TASK ::
What do the lines from the top of the data through the line with "photomicrograph of human" say? Quote them exactly and include both ends.

EXCERPTED RECORDS ::
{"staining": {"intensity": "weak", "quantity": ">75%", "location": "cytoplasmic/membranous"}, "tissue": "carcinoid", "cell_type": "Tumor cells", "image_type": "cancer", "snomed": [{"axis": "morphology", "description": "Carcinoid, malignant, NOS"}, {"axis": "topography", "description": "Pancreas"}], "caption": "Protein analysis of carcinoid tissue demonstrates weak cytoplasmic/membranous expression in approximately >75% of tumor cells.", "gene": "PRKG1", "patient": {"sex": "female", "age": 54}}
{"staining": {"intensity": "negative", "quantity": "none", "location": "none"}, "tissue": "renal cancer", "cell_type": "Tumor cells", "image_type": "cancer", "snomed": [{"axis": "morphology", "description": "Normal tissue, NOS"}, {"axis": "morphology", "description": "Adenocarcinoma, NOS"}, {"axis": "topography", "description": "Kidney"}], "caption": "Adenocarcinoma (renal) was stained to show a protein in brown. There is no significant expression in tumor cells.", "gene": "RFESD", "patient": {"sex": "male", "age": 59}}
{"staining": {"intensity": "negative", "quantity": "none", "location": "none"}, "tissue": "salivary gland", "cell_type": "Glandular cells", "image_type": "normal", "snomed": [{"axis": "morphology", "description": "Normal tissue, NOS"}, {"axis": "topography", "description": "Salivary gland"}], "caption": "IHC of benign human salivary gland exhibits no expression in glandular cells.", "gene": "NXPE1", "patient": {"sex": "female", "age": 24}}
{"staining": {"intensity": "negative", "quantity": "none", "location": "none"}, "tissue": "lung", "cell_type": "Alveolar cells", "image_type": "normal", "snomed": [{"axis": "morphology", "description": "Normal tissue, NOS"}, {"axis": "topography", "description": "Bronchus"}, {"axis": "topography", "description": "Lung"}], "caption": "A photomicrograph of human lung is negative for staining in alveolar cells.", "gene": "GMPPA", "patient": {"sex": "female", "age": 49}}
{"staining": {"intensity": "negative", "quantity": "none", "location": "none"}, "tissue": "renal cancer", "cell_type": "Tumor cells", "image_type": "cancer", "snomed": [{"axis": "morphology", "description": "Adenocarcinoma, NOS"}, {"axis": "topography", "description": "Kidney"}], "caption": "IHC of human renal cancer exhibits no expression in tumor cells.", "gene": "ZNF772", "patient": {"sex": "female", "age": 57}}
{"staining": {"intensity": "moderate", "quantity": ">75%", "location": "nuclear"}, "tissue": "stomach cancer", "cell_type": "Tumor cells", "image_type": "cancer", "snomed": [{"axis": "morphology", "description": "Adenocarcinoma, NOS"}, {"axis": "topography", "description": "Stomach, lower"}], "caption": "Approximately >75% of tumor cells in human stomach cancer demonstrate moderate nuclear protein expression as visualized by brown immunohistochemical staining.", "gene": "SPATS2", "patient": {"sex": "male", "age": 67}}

WORKED SOLUTION ::
{"staining": {"intensity": "weak", "quantity": ">75%", "location": "cytoplasmic/membranous"}, "tissue": "carcinoid", "cell_type": "Tumor cells", "image_type": "cancer", "snomed": [{"axis": "morphology", "description": "Carcinoid, malignant, NOS"}, {"axis": "topography", "description": "Pancreas"}], "caption": "Protein analysis of carcinoid tissue demonstrates weak cytoplasmic/membranous expression in approximately >75% of tumor cells.", "gene": "PRKG1", "patient": {"sex": "female", "age": 54}}
{"staining": {"intensity": "negative", "quantity": "none", "location": "none"}, "tissue": "renal cancer", "cell_type": "Tumor cells", "image_type": "cancer", "snomed": [{"axis": "morphology", "description": "Normal tissue, NOS"}, {"axis": "morphology", "description": "Adenocarcinoma, NOS"}, {"axis": "topography", "description": "Kidney"}], "caption": "Adenocarcinoma (renal) was stained to show a protein in brown. There is no significant expression in tumor cells.", "gene": "RFESD", "patient": {"sex": "male", "age": 59}}
{"staining": {"intensity": "negative", "quantity": "none", "location": "none"}, "tissue": "salivary gland", "cell_type": "Glandular cells", "image_type": "normal", "snomed": [{"axis": "morphology", "description": "Normal tissue, NOS"}, {"axis": "topography", "description": "Salivary gland"}], "caption": "IHC of benign human salivary gland exhibits no expression in glandular cells.", "gene": "NXPE1", "patient": {"sex": "female", "age": 24}}
{"staining": {"intensity": "negative", "quantity": "none", "location": "none"}, "tissue": "lung", "cell_type": "Alveolar cells", "image_type": "normal", "snomed": [{"axis": "morphology", "description": "Normal tissue, NOS"}, {"axis": "topography", "description": "Bronchus"}, {"axis": "topography", "description": "Lung"}], "caption": "A photomicrograph of human lung is negative for staining in alveolar cells.", "gene": "GMPPA", "patient": {"sex": "female", "age": 49}}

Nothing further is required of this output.